As humans dump waste products, use chemicals, and over fish in the oceans and seas, areas of beauty such as coral reefs are damaged. At times the destruction is so great that is cannot be reversed. We are killing our planet and the consequences are tremendous.
“Earth provides enough to satisfy every man’s needs, but not every man’s greed.” – Mahatma Gandhi
Various laws has been framed in India for the protection of environment.
i) Section 268 to 290 of Indian Penal Code deals with public nuisances. Public nuisance means pollution of air, water, blasting, excessive smoke, filth and other polluting activities.
ii) Section 133 and 143 of Code of Criminal Procedure Code and Section 91 of Code of Civil Procedure envisages that a person may approach a Magistrate and District Judge respectively by filing a complaint or petition about the public nuisance.
iii) Under Law of Torts, special damage can be claimed from nuisance maker/violator of environment.
iv) The Water (Prevention and Control of Pollution) Act’1974,
v) The Environment Protection Act’1986,
vi) Wildlife (Protection) Act’1972,
vii) The Air (Prevention and Control of Pollution Act’1981
At one point of time, the damage caused to the environment reaches a stage wherein the environment can’t attain the required balance on its own. In such a situation, we humans need to step in, and ensure that the damage is curbed, and the balance is attained. Simple measures, such as conservation of electricity, use of alternative energy sources, avoiding the use of things that pollute the environment, soil conservation etc., can help in saving the environment from the threat of degradation. Environmentalists, the world over, are trying their best to save our environment, and we need to do our bit to make sure that they succeed. The need of the hour is to identify the causes of environmental degradation, and eliminate them one by one.
“What is the use of a house if you haven’t got a tolerable planet to put it on? “- Henry David Thoreau
We need to understand the fact that we are a part of the interwoven life system on the planet, and any problems, like environmental degradation and environmental pollution, are bound to affect us directly or indirectly. Though the disaster is not expected to happen tomorrow or a hundred years from now, that doesn’t mean it will never happen at all. That being said, the onus is on us – the most intelligent species on the planet, to make such problems are kept at bay.
The impact of environmental disasters can be devastating on the social, economic, and environmental systems of a country or region as well as the global ecosystem. Environmental disasters do not recognize man-made borders, and threaten the legacy left to future generations of a clean and supportive environment. Because of the interdependency of earth ecosystems international co-operation is paramount to prevent, and when disaster strikes, respond to relieve quickly and effectively the effects of environmental disasters. Thus, Governments, International organizations and communities must work together – at all levels – to lessen the risks associated with environmental degradation and its contributing factors, such as climate change, and ensure that vulnerable people are prepared to survive and adapt. At the same time, companies, organizations and individuals must also ensure that their work is environmentally friendly and sustainable.

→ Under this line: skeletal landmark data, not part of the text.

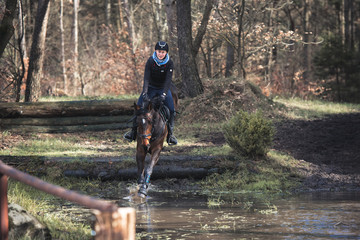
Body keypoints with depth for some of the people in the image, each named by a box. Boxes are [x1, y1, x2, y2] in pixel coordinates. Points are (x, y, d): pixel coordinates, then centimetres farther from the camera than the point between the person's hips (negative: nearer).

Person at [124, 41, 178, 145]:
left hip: (164, 88, 0)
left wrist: (164, 93, -34)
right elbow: (146, 78, -21)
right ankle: (134, 131, 2)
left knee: (171, 109, -13)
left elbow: (168, 80, -21)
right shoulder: (150, 61, -16)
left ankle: (170, 134, -1)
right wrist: (145, 92, -33)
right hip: (151, 87, 0)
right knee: (138, 106, -11)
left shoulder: (169, 63, -14)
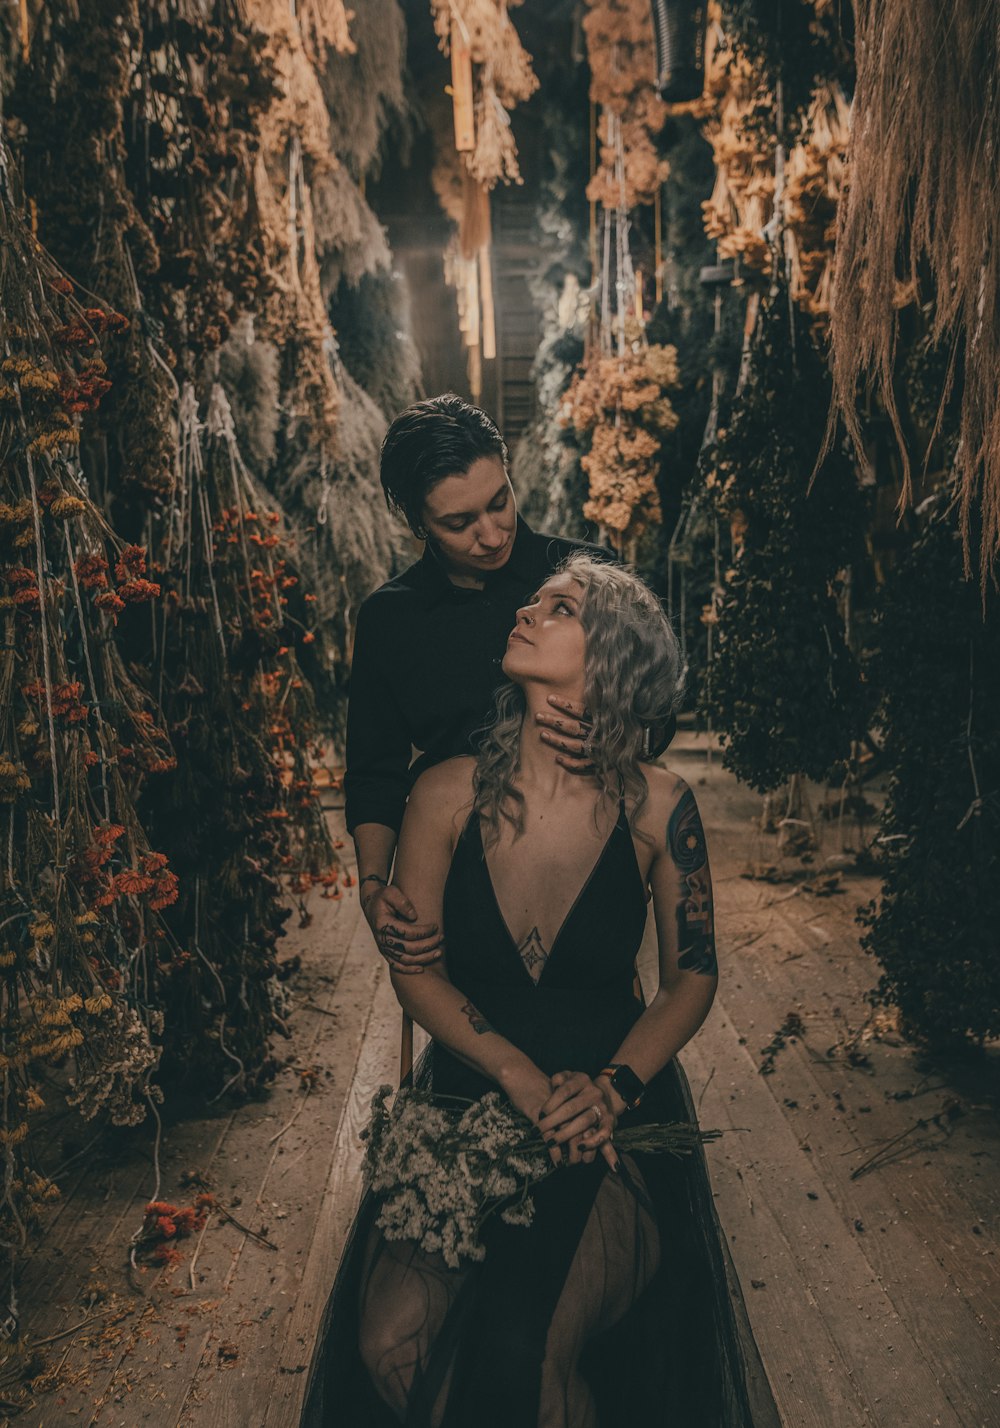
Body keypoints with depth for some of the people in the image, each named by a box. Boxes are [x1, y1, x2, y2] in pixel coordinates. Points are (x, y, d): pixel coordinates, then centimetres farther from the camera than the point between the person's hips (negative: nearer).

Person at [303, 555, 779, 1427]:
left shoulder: (656, 805, -8)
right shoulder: (449, 794, -6)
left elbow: (693, 975, 1)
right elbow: (415, 972, -2)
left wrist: (613, 1089, -14)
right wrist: (518, 1076, -15)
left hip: (613, 1116, -1)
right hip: (469, 1099, 2)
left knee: (524, 1353, -22)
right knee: (391, 1339, -17)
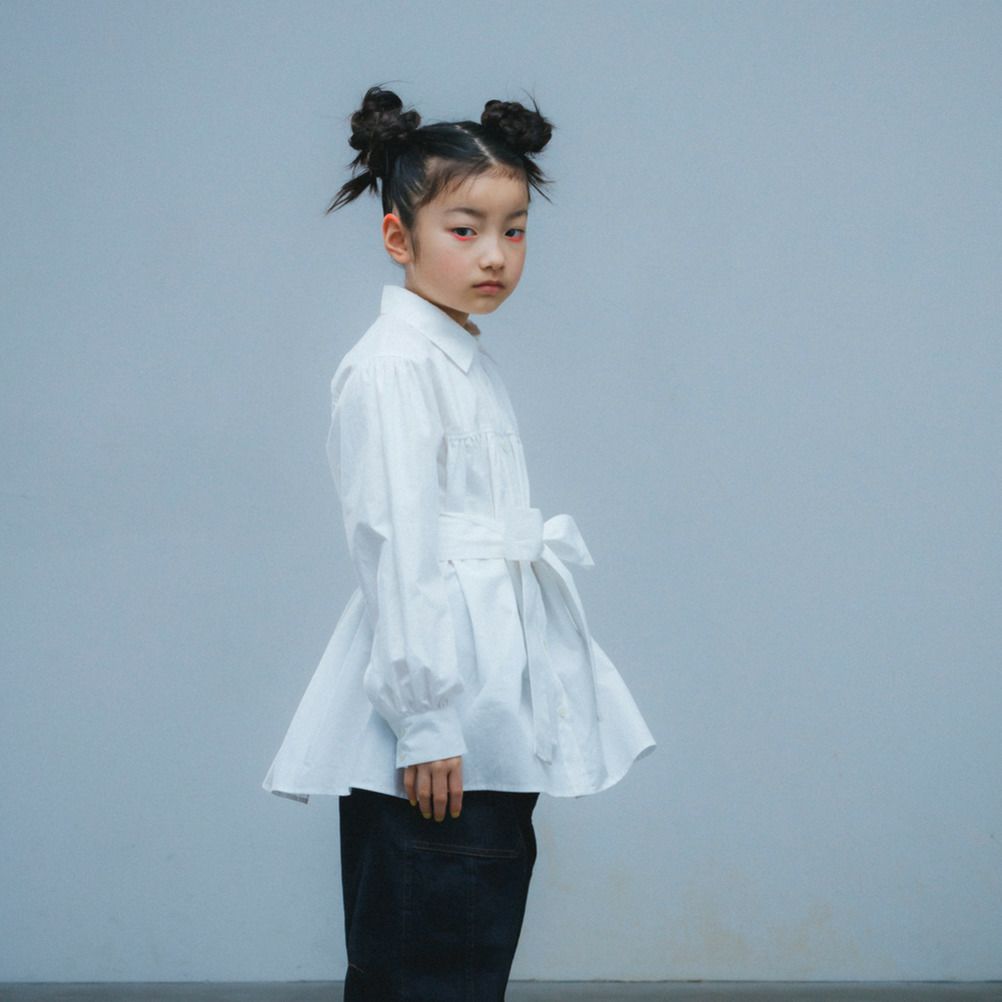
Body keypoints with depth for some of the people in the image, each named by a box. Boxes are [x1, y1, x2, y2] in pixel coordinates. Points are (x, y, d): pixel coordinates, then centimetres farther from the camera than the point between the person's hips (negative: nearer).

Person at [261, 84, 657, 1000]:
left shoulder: (471, 360, 17)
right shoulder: (393, 366, -12)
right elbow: (398, 549, -18)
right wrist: (423, 721, -21)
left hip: (495, 714, 9)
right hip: (434, 730, -9)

“We won’t have a society if we destroy the environment.”-Margaret Mead
There are ways which we can help to decrease degradation in our environment. Some of these include;
- Purchase recycled products
- Conserve water
- Do not litter or toss waste into inappropriate places
- Conserve energy
- Join an awareness group
- Talk with others about the impacts of environmental degradation
- “Be an advocate to save our planet!”